■ Your task: Copy, from the data below, every line that has "moteur" in it.
BEGIN
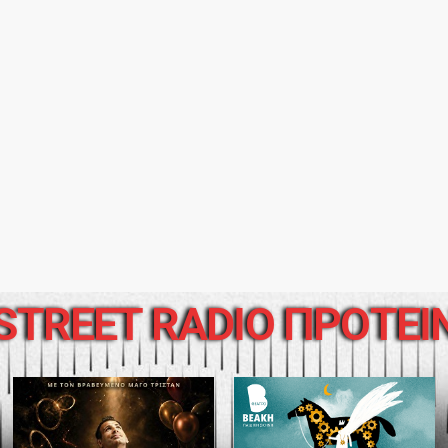
STREET RADIO ΠΡΟΤΕΙ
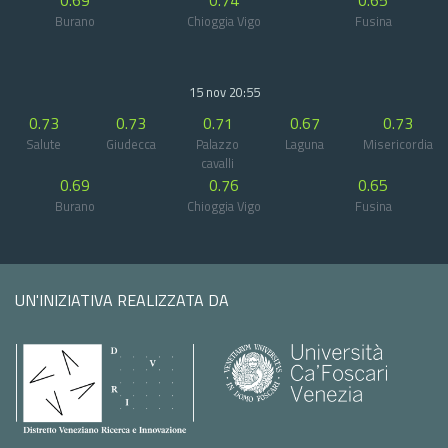
0.69
0.74
0.65
Burano
Chioggia Vigo
Fusina
15 nov 20:55
0.73
0.73
0.71
0.67
0.73
Salute
Giudecca
Palazzo
Laguna
Misericordia
cavalli
0.69
0.76
0.65
Burano
Chioggia Vigo
Fusina
UN'INIZIATIVA REALIZZATA DA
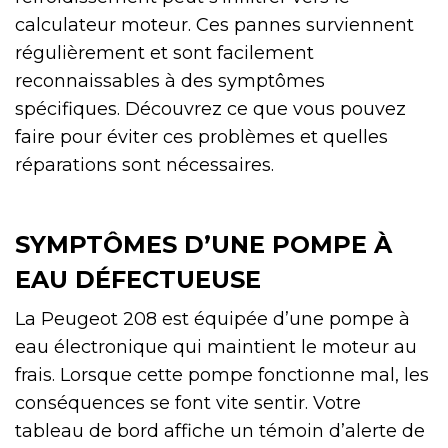
calculateur moteur. Ces pannes surviennent
régulièrement et sont facilement
reconnaissables à des symptômes
spécifiques. Découvrez ce que vous pouvez
faire pour éviter ces problèmes et quelles
réparations sont nécessaires.
SYMPTÔMES D’UNE POMPE À
EAU DÉFECTUEUSE
La Peugeot 208 est équipée d’une pompe à
eau électronique qui maintient le moteur au
frais. Lorsque cette pompe fonctionne mal, les
conséquences se font vite sentir. Votre
tableau de bord affiche un témoin d’alerte de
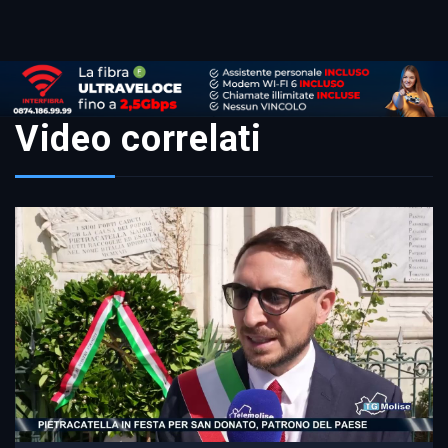
Video correlati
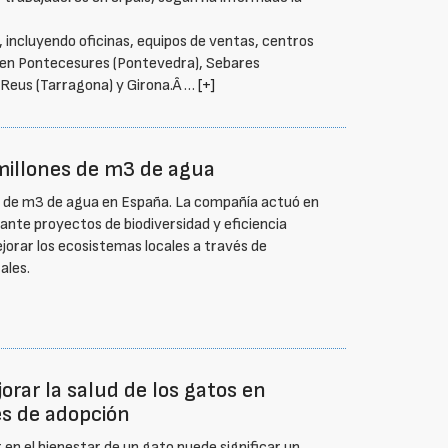
, incluyendo oficinas, equipos de ventas, centros
as en Pontecesures (Pontevedra), Sebares
), Reus (Tarragona) y Girona.Â …
[+]
millones de m3 de agua
s de m3 de agua en España. La compañía actuó en
ante proyectos de biodiversidad y eficiencia
 mejorar los ecosistemas locales a través de
ales.
orar la salud de los gatos en
es de adopción
 en el bienestar de un gato puede significar un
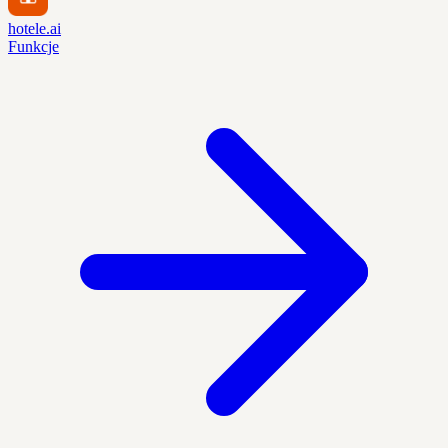
hotele.ai
Funkcje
END
■ Answer section:
calculateur moteur. Ces pannes surviennent
eau électronique qui maintient le moteur au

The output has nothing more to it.